Da un lato, c’è il populismo, con la sua retorica semplice e accattivante, che promette soluzioni facili a problemi complessi. Il populista non si preoccupa di offrire una vera alternativa, ma solo di cavalcare il malcontento. E questo, nel breve termine, funziona benissimo: i voti si spostano come fiumi in piena, i partiti esplodono in sondaggi trionfali, e poi? Poi, il vuoto. La democrazia non si nutre di promesse vane, e l’elettorato si disincanta rapidamente, abbandonando l’urna non per noia, ma per sfinimento.
Dall’altro lato, ci sono i comportamenti delle istituzioni, o meglio di coloro che le rappresentano. Invece di rinforzare le fondamenta democratiche, le classi dirigenti sembrano impegnate a logorare il sistema dall’interno, minandone la credibilità e il rispetto. Si parla spesso di “crisi delle istituzioni”, ma forse sarebbe più corretto parlare di “crisi di fiducia”. Chi dovrebbe difendere la democrazia si perde in giochi di potere, scandali e promesse non mantenute, e l’elettore, stanco, semplicemente si volta dall’altra parte.
Se la tendenza è questa, che ne sarà della nostra democrazia? Un sistema dove la partecipazione si riduce a una minoranza attiva e una maggioranza apatica è una democrazia monca, debole, incapace di rappresentare davvero il popolo che pretende di governare. La retorica del “voto è potere” si sgretola di fronte alla realtà dei fatti: il vero potere, oggi, sembra essere nelle mani di chi sa gestire meglio il malcontento, più che in quelle di chi sa rappresentare un progetto politico credibile.

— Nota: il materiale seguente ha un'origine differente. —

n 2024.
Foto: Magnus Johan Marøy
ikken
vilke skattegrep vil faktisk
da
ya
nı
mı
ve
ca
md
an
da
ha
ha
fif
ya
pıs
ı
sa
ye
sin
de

Ironia della sorte, chi non vota non rinuncia al potere. Piuttosto, lo delega implicitamente a chi continua a farlo. La scelta di non scegliere è anch’essa una scelta, sebbene poco giudiziosa. Forse l’astensione è una forma di protesta silenziosa, una manifestazione di disprezzo verso un sistema che non sembra più in grado di rispondere ai bisogni del cittadino. Ma una protesta che non trova espressione nelle urne rischia di essere tanto inefficace quanto un grido nel vuoto.
E allora, quale è il rimedio a questa malattia? Forse dovremmo iniziare da un ripensamento della politica stessa. Meno populismo, meno promesse vuote, e più visione a lungo termine. La democrazia, per sopravvivere, ha bisogno di partecipazione, ma soprattutto di fiducia. Solo ricostruendo quest’ultima possiamo sperare di riportare l’elettore al centro della scena.
Nel frattempo, chi non vota continuerà a fare il suo silenzioso corteo verso l’irrilevanza. Ma attenzione: ogni voto non dato, ogni scelta non fatta, è un pezzo di democrazia che rischiamo di perdere per strada. Forse, alla fine, saranno proprio coloro che oggi non contano a fare la differenza.